KDG

For Varvatos, Detroit store opening ’emotional thing’

Menswear designer John Varvatos, a native Detroiter whose love of rock and roll inspires his fashions, debuted a boutique store on downtown Woodward Avenue Thursday. It is a snazzy step forward in the long-deferred goal of bringing back retail to downtown’s signature corridor.

The John Varvatos store is 4,600-square-feet of uber-chic. The walls and ceiling are black and so are many of the clothes, such as the $98 Detroit Rock City Kiss T-shirt or the $1,298 pair of distressed boots or the $1,898 leather jacket.

The venue has a small stage with a black stack of Marshall amplifiers where live rock acts will perform free.

The store is a “very emotional thing” for Varvatos, who grew up in Allen Park, and whose 20 other shops are in the usual shopping hotspots — New York, Los Angeles, Miami. This is his first store in the Midwest and it is located in a historic brownstone at Woodward and John R.

“It is an unbelievably exciting day to walk up to a store on Woodward Avenue and see my name on it,” Varvatos, 60, said. “I remember going to Hudson’s, Hughes & Hatcher and the music stores. I’m so honored to be part of Detroit at this time.”

On hand at Thursday’s opening was Dan Gilbert, chairman and founder of Quicken Loans Inc. and Rock Ventures. The Varvatos store is located in one of the 70 properties owned by Gilbert’s real estate affiliate. Almost all of them are downtown and many are located on Woodward.

The Varvatos shop is the “first destination store” to return to Woodward but it will be far from the last, Gilbert said. Gilbert dodged a question about reports that a Restoration Hardware outlet store is coming soon. “I really wish I could talk about that, but I’m not supposed to,” he said.

The John Varvatos store takes up the ground floor at 1500 Woodward. The six-story building opened in 1891, which was the mark of the “first retail explosion” on the eight blocks of Woodward between Jefferson and Grand Circus Park, said Rebecca Binno Savage, a historical preservationist. She wrote the language in the legislation that makes part of the strip an official historic district called Lower Woodward Avenue.

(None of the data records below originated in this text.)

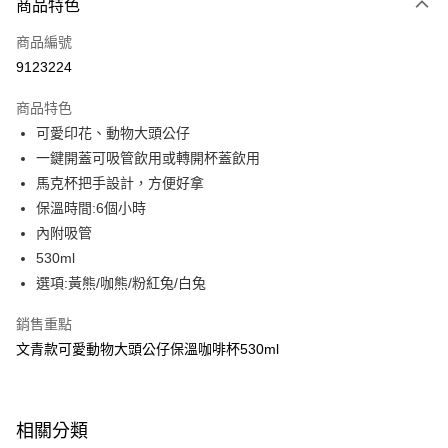
商品特色
信用卡一次付款
商品編號
超商取貨付款
9123224
LINE Pay
商品特色
Apple Pay
可愛印花、動物大頭公仔
一鍵開蓋可吸管飲用或轉開杯蓋飲用
街口支付
馬克杯把手設計，方便好拿
悠遊付
保溫時間:6個小時
內附吸管
Google Pay
530ml
大哥付你分期
選項:黃熊/咖熊/粉紅兔/白兔
相關說明
銷售重點
【大哥付你分期使用說明】
ATM付款
1.本服務由台灣大哥大提供，台灣大哥大用戶可立即使用無須另外申請。
文青款可愛動物大頭公仔保溫咖啡杯530ml
2.付款方式選擇「大哥付你分期」，訂單成立後會自動跳轉到大哥付的交易
流程，驗證手機門號後，選擇欲分期的期數、繳款截止日，確認付款後即完
運送方式
成交易。
3.實際核准額度、可分期數及費用金額請依後續交易確認頁面所載為準。
全家取貨付款
相關分類
4.訂單成立30分鐘內，如未前往確認交易或遇審核未通過，訂單將自動取
每筆NT$80，滿NT$699(含以上)免運費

Lower Woodward’s peak years were 1915 through 1955, said Binno Savage, who works at Detroit’s Kraemer Design Group. In 1925, city officials reported that 1.2 million people crossed the corner of State and Woodward in an 18-hour period, making it the busiest corner in the nation.

Many once-prominent Detroit retailers first set up shop or had a major presence on lower Woodward, including Vernors, the soft drink maker, Sanders Confectionery and Hughes & Hatcher men’s clothing store. At one point, the block-long J.L. Hudson’s department store that debuted in 1946 was the second-largest department store in the world behind Macy’s in New York City.

Hudson’s closed the downtown flagship store in 1983. The building was demolished in 1998.

“I would really say the construction of Northland mall is the beginning of the decline,” said Binno Savage, referring to the Southfield mall that opened nearly 60 years ago with another Hudson’s store. “The growth of the automobile, the rise of suburbia, the streetcar (on Woodward) goes away — that’s primarily what happened to Woodward.”

The Northland Center mall is closing. And the return of lower Woodward as a retail hub may just be beginning.